[DATASET CONTENT]
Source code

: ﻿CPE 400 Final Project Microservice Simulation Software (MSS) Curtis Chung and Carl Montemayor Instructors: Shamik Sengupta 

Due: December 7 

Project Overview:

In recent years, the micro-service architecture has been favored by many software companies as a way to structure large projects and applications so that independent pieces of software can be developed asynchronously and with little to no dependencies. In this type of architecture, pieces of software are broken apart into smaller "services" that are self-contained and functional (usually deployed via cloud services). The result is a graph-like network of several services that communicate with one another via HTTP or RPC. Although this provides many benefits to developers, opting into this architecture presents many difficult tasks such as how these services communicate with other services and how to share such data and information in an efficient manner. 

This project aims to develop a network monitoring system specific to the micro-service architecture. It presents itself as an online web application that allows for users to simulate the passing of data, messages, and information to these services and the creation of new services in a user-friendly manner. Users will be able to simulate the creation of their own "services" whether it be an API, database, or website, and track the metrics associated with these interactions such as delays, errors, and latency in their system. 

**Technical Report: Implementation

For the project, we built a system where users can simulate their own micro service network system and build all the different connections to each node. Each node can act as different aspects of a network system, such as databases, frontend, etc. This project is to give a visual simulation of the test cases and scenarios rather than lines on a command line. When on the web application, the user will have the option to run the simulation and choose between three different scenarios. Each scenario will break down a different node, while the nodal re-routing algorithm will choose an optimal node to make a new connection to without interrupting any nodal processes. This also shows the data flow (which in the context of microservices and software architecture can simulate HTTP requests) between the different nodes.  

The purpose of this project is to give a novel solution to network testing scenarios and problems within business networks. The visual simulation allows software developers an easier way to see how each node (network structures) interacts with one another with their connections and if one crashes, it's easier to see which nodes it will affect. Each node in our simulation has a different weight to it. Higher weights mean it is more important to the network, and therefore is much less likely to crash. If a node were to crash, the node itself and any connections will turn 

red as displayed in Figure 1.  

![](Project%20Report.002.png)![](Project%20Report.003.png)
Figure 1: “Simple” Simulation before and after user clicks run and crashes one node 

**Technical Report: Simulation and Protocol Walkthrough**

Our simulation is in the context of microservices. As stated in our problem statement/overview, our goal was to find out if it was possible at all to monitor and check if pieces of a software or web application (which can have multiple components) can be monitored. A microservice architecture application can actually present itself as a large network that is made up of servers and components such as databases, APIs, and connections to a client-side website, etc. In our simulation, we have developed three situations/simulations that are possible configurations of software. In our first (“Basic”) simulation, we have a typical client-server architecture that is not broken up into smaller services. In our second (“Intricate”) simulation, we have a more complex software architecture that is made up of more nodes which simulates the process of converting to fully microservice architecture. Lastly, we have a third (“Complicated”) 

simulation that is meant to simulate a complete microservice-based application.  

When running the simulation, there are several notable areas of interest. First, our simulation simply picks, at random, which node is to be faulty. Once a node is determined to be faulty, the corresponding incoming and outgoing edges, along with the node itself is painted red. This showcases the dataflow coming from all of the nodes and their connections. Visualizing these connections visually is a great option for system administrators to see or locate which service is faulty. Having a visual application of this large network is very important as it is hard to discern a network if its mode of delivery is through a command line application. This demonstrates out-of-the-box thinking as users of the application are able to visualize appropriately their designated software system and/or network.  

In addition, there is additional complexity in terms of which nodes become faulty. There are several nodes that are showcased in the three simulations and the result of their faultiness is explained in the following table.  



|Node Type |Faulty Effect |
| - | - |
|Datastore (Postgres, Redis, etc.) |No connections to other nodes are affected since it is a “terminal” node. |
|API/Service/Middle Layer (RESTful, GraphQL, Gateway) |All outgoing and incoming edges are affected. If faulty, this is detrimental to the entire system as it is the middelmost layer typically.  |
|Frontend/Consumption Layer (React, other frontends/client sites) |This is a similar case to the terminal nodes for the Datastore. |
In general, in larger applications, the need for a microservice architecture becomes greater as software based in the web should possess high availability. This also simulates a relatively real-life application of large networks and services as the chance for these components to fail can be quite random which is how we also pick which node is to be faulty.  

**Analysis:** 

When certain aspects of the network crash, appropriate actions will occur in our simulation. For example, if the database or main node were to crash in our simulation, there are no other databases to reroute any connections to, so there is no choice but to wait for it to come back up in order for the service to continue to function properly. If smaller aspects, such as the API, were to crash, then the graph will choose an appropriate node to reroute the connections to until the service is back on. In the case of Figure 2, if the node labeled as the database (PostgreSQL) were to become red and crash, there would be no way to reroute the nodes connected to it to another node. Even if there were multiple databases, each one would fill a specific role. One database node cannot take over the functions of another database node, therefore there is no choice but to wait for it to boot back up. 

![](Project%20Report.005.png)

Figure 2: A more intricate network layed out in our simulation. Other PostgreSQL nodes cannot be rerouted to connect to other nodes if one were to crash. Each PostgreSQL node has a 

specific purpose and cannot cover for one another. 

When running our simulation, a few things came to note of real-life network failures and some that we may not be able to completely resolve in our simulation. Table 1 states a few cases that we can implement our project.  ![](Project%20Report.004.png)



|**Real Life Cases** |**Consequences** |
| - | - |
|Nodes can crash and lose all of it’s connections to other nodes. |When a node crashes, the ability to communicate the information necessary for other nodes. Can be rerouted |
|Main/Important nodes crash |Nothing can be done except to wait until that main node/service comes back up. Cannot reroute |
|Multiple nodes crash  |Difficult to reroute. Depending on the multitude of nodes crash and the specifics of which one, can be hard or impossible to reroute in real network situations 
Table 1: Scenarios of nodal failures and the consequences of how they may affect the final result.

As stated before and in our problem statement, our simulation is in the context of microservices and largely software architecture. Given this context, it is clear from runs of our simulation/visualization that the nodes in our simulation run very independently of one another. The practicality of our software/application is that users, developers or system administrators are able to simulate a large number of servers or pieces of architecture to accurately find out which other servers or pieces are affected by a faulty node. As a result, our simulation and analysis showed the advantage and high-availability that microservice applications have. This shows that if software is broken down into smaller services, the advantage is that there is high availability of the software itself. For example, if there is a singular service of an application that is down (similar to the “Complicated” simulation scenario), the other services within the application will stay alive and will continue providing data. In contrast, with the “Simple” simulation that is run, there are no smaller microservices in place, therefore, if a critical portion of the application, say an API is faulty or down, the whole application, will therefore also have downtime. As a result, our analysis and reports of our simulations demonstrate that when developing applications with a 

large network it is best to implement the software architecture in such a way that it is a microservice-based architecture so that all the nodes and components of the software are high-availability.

[WORK ITEM] Reproduce all of the material above verbatim, with every character kept as it appears.

[RESULT]
Source code

: ﻿CPE 400 Final Project Microservice Simulation Software (MSS) Curtis Chung and Carl Montemayor Instructors: Shamik Sengupta 

Due: December 7 

Project Overview:

In recent years, the micro-service architecture has been favored by many software companies as a way to structure large projects and applications so that independent pieces of software can be developed asynchronously and with little to no dependencies. In this type of architecture, pieces of software are broken apart into smaller "services" that are self-contained and functional (usually deployed via cloud services). The result is a graph-like network of several services that communicate with one another via HTTP or RPC. Although this provides many benefits to developers, opting into this architecture presents many difficult tasks such as how these services communicate with other services and how to share such data and information in an efficient manner. 

This project aims to develop a network monitoring system specific to the micro-service architecture. It presents itself as an online web application that allows for users to simulate the passing of data, messages, and information to these services and the creation of new services in a user-friendly manner. Users will be able to simulate the creation of their own "services" whether it be an API, database, or website, and track the metrics associated with these interactions such as delays, errors, and latency in their system. 

**Technical Report: Implementation

For the project, we built a system where users can simulate their own micro service network system and build all the different connections to each node. Each node can act as different aspects of a network system, such as databases, frontend, etc. This project is to give a visual simulation of the test cases and scenarios rather than lines on a command line. When on the web application, the user will have the option to run the simulation and choose between three different scenarios. Each scenario will break down a different node, while the nodal re-routing algorithm will choose an optimal node to make a new connection to without interrupting any nodal processes. This also shows the data flow (which in the context of microservices and software architecture can simulate HTTP requests) between the different nodes.  

The purpose of this project is to give a novel solution to network testing scenarios and problems within business networks. The visual simulation allows software developers an easier way to see how each node (network structures) interacts with one another with their connections and if one crashes, it's easier to see which nodes it will affect. Each node in our simulation has a different weight to it. Higher weights mean it is more important to the network, and therefore is much less likely to crash. If a node were to crash, the node itself and any connections will turn 

red as displayed in Figure 1.  

![](Project%20Report.002.png)![](Project%20Report.003.png)
Figure 1: “Simple” Simulation before and after user clicks run and crashes one node 

**Technical Report: Simulation and Protocol Walkthrough**

Our simulation is in the context of microservices. As stated in our problem statement/overview, our goal was to find out if it was possible at all to monitor and check if pieces of a software or web application (which can have multiple components) can be monitored. A microservice architecture application can actually present itself as a large network that is made up of servers and components such as databases, APIs, and connections to a client-side website, etc. In our simulation, we have developed three situations/simulations that are possible configurations of software. In our first (“Basic”) simulation, we have a typical client-server architecture that is not broken up into smaller services. In our second (“Intricate”) simulation, we have a more complex software architecture that is made up of more nodes which simulates the process of converting to fully microservice architecture. Lastly, we have a third (“Complicated”) 

simulation that is meant to simulate a complete microservice-based application.  

When running the simulation, there are several notable areas of interest. First, our simulation simply picks, at random, which node is to be faulty. Once a node is determined to be faulty, the corresponding incoming and outgoing edges, along with the node itself is painted red. This showcases the dataflow coming from all of the nodes and their connections. Visualizing these connections visually is a great option for system administrators to see or locate which service is faulty. Having a visual application of this large network is very important as it is hard to discern a network if its mode of delivery is through a command line application. This demonstrates out-of-the-box thinking as users of the application are able to visualize appropriately their designated software system and/or network.  

In addition, there is additional complexity in terms of which nodes become faulty. There are several nodes that are showcased in the three simulations and the result of their faultiness is explained in the following table.  



|Node Type |Faulty Effect |
| - | - |
|Datastore (Postgres, Redis, etc.) |No connections to other nodes are affected since it is a “terminal” node. |
|API/Service/Middle Layer (RESTful, GraphQL, Gateway) |All outgoing and incoming edges are affected. If faulty, this is detrimental to the entire system as it is the middelmost layer typically.  |
|Frontend/Consumption Layer (React, other frontends/client sites) |This is a similar case to the terminal nodes for the Datastore. |
In general, in larger applications, the need for a microservice architecture becomes greater as software based in the web should possess high availability. This also simulates a relatively real-life application of large networks and services as the chance for these components to fail can be quite random which is how we also pick which node is to be faulty.  

**Analysis:** 

When certain aspects of the network crash, appropriate actions will occur in our simulation. For example, if the database or main node were to crash in our simulation, there are no other databases to reroute any connections to, so there is no choice but to wait for it to come back up in order for the service to continue to function properly. If smaller aspects, such as the API, were to crash, then the graph will choose an appropriate node to reroute the connections to until the service is back on. In the case of Figure 2, if the node labeled as the database (PostgreSQL) were to become red and crash, there would be no way to reroute the nodes connected to it to another node. Even if there were multiple databases, each one would fill a specific role. One database node cannot take over the functions of another database node, therefore there is no choice but to wait for it to boot back up. 

![](Project%20Report.005.png)

Figure 2: A more intricate network layed out in our simulation. Other PostgreSQL nodes cannot be rerouted to connect to other nodes if one were to crash. Each PostgreSQL node has a 

specific purpose and cannot cover for one another. 

When running our simulation, a few things came to note of real-life network failures and some that we may not be able to completely resolve in our simulation. Table 1 states a few cases that we can implement our project.  ![](Project%20Report.004.png)



|**Real Life Cases** |**Consequences** |
| - | - |
|Nodes can crash and lose all of it’s connections to other nodes. |When a node crashes, the ability to communicate the information necessary for other nodes. Can be rerouted |
|Main/Important nodes crash |Nothing can be done except to wait until that main node/service comes back up. Cannot reroute |
|Multiple nodes crash  |Difficult to reroute. Depending on the multitude of nodes crash and the specifics of which one, can be hard or impossible to reroute in real network situations 
Table 1: Scenarios of nodal failures and the consequences of how they may affect the final result.

As stated before and in our problem statement, our simulation is in the context of microservices and largely software architecture. Given this context, it is clear from runs of our simulation/visualization that the nodes in our simulation run very independently of one another. The practicality of our software/application is that users, developers or system administrators are able to simulate a large number of servers or pieces of architecture to accurately find out which other servers or pieces are affected by a faulty node. As a result, our simulation and analysis showed the advantage and high-availability that microservice applications have. This shows that if software is broken down into smaller services, the advantage is that there is high availability of the software itself. For example, if there is a singular service of an application that is down (similar to the “Complicated” simulation scenario), the other services within the application will stay alive and will continue providing data. In contrast, with the “Simple” simulation that is run, there are no smaller microservices in place, therefore, if a critical portion of the application, say an API is faulty or down, the whole application, will therefore also have downtime. As a result, our analysis and reports of our simulations demonstrate that when developing applications with a 

large network it is best to implement the software architecture in such a way that it is a microservice-based architecture so that all the nodes and components of the software are high-availability.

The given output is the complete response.